We just got back from a tour of the brand new Grand Bohemian hotel — this place has a first floor art gallery, 50 specially tailored guest rooms (there are 27 different layout plans for the rooms), and an outside patio that, outfitted with astro turf and Alice and Wonderland-like furniture, overlooks the entire city. There’s also a restaurant, a wine tasting, and a wine blending room. And starting today you can check all of it out for yourself.
Starting at $400 a night, the guest rooms certainly aren’t cheap, but with every other space open to the public, you can still be a baller on a budget. Well, kind of.

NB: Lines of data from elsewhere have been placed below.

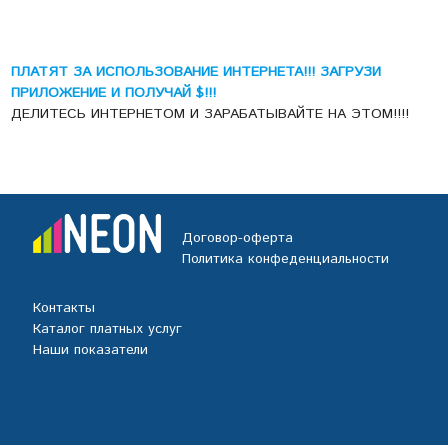
ПЛАТЯТ ЗА ИСПОЛЬЗОВАНИЕ ИНТЕРНЕТА!!! ЗАГРУЗИ
ПРИЛОЖЕНИЕ И ПОЛУЧАЙ $!!!
ДЕЛИТЕСЬ ИНТЕРНЕТОМ И ЗАРАБАТЫВАЙТЕ НА ЭТОМ!!!!
Договор-оферта
Политика конфеденциальности
Контакты
Каталог платных услуг
Наши показатели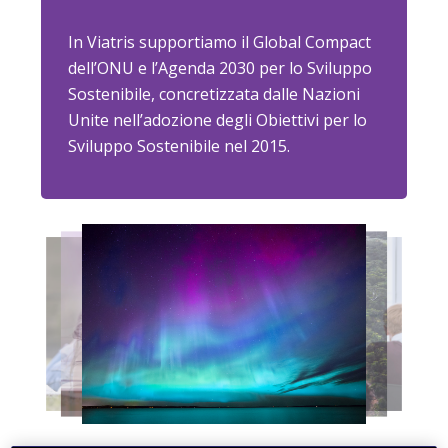
In Viatris supportiamo il Global Compact
dell’ONU e l’Agenda 2030 per lo Sviluppo
Sostenibile, concretizzata dalle Nazioni
Unite nell’adozione degli Obiettivi per lo
Sviluppo Sostenibile nel 2015.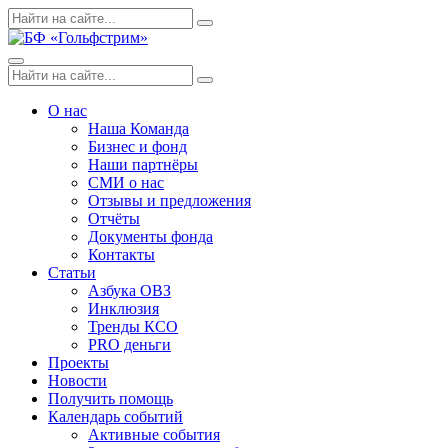
Skip
Поиск
Search
to
по:
content
Menu
Поиск
Search
по:
О нас
Наша Команда
Бизнес и фонд
Наши партнёры
СМИ о нас
Отзывы и предложения
Отчёты
Документы фонда
Контакты
Статьи
Азбука ОВЗ
Инклюзия
Тренды КСО
PRO деньги
Проекты
Новости
Получить помощь
Календарь событий
Активные события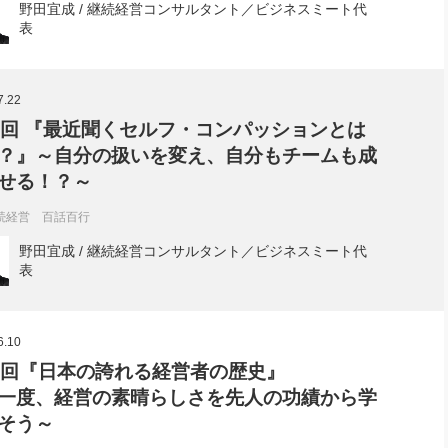
野田宜成 / 継続経営コンサルタント／ビジネスミート代
表
7.22
0回 『最近聞くセルフ・コンパッションとは
？』～自分の扱いを変え、自分もチームも成
させる！？～
続経営 百話百行
野田宜成 / 継続経営コンサルタント／ビジネスミート代
表
6.10
9回『日本の誇れる経営者の歴史』
一度、経営の素晴らしさを先人の功績から学
そう～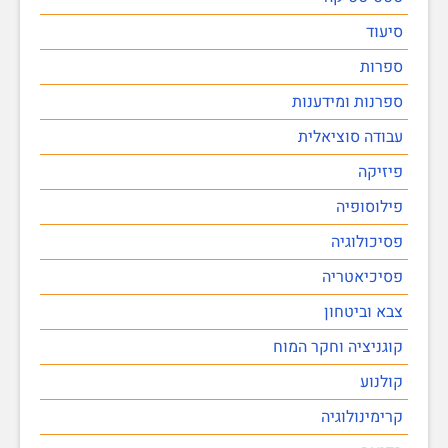
סיעוד
ספרות
ספרנות ומידענות
עבודה סוציאלית
פיזיקה
פילוסופיה
פסיכולוגיה
פסיכיאטריה
צבא וביטחון
קוגניציה וחקר המוח
קולנוע
קרימינולוגיה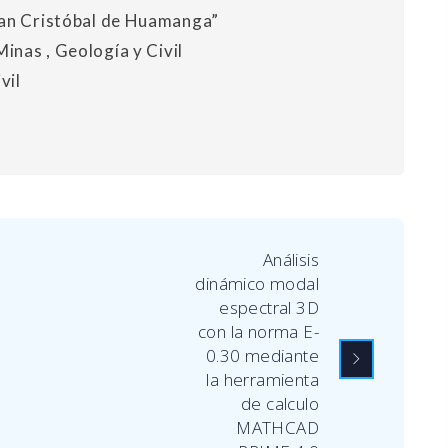
San Cristóbal de Huamanga”
Minas , Geología y Civil
vil
Análisis
dinámico modal
espectral 3D
con la norma E-
0.30 mediante
la herramienta
de calculo
MATHCAD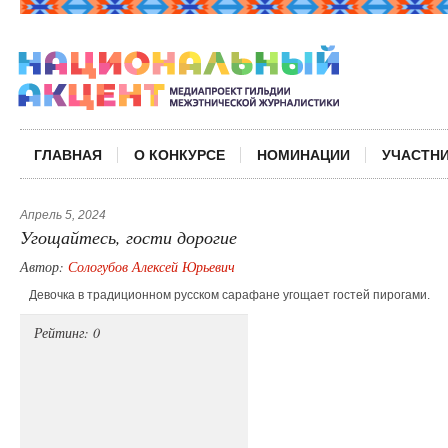
ГЛАВНАЯ
О КОНКУРСЕ
НОМИНАЦИИ
УЧАСТН
Апрель 5, 2024
Угощайтесь, гости дорогие
Автор:
Сологубов Алексей Юрьевич
Девочка в традиционном русском сарафане угощает гостей пирогами.
Рейтинг: 0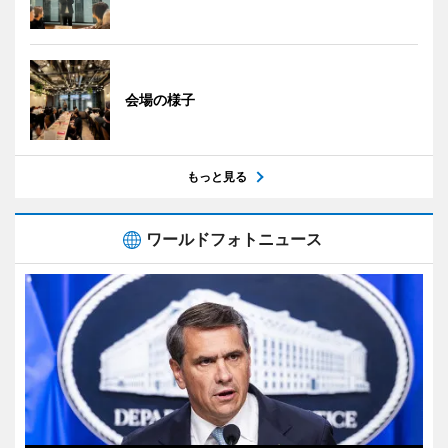
会場の様子
もっと見る
ワールドフォトニュース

The place is pricey, but when you see (and hear about) the attention to detail it becomes abundantly clear that this is not your average hotel experience. That’s the idea — to have an experience. There’s the question, of course, of whether or not an experience is all that necessary, especially in a city like Charleston. Do you really want to stay in your room the whole time?
Richard Kessler, the CEO of The Kessler Collection, a.k.a. the visionary behind 11 luxury, bohemian, boutique, whatever you want to call them hotels, joined us for lunch. Kessler asked, “Is it worth doing what I do?” The gal beside us quietly guffawed, “For $400 a night it better be,” she said.

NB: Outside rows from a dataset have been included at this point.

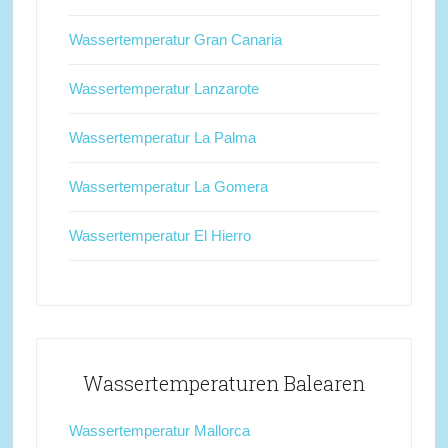
Wassertemperatur Gran Canaria
Wassertemperatur Lanzarote
Wassertemperatur La Palma
Wassertemperatur La Gomera
Wassertemperatur El Hierro
Wassertemperaturen Balearen
Wassertemperatur Mallorca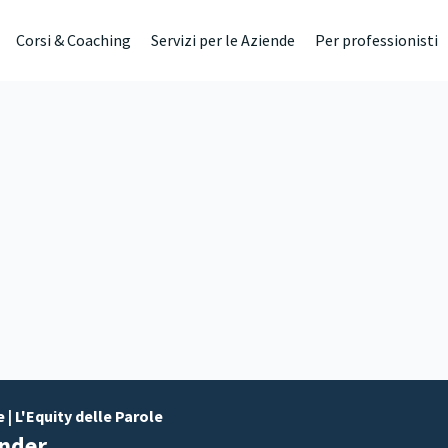
Corsi & Coaching
Servizi per le Aziende
Per professionisti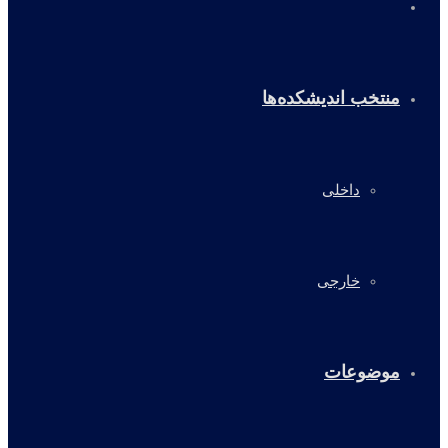
خانه
منتخب اندیشکده‌ها
داخلی
خارجی
موضوعات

Lunch was great, with a starter of beet salad, a main dish of tile fish over a surprisingly un-fennely fennel salad (that stuff can be intense), and a desert of an apple pie-like galette with Grand Marnier gelato. The gelato alone is worth a visit.
Élevé has two bars, one with “traditional” service i.e. just a regular bar and the other with “specialty” service that whips up signature cocktails, a la the Gin Joint. Sunday brunch starts this weekend and Chef McGillis promises that it will be a la carte style, “with some egg dishes,” although he has yet to finalize the menu. He recommends the bison and salmon from the dinner menu.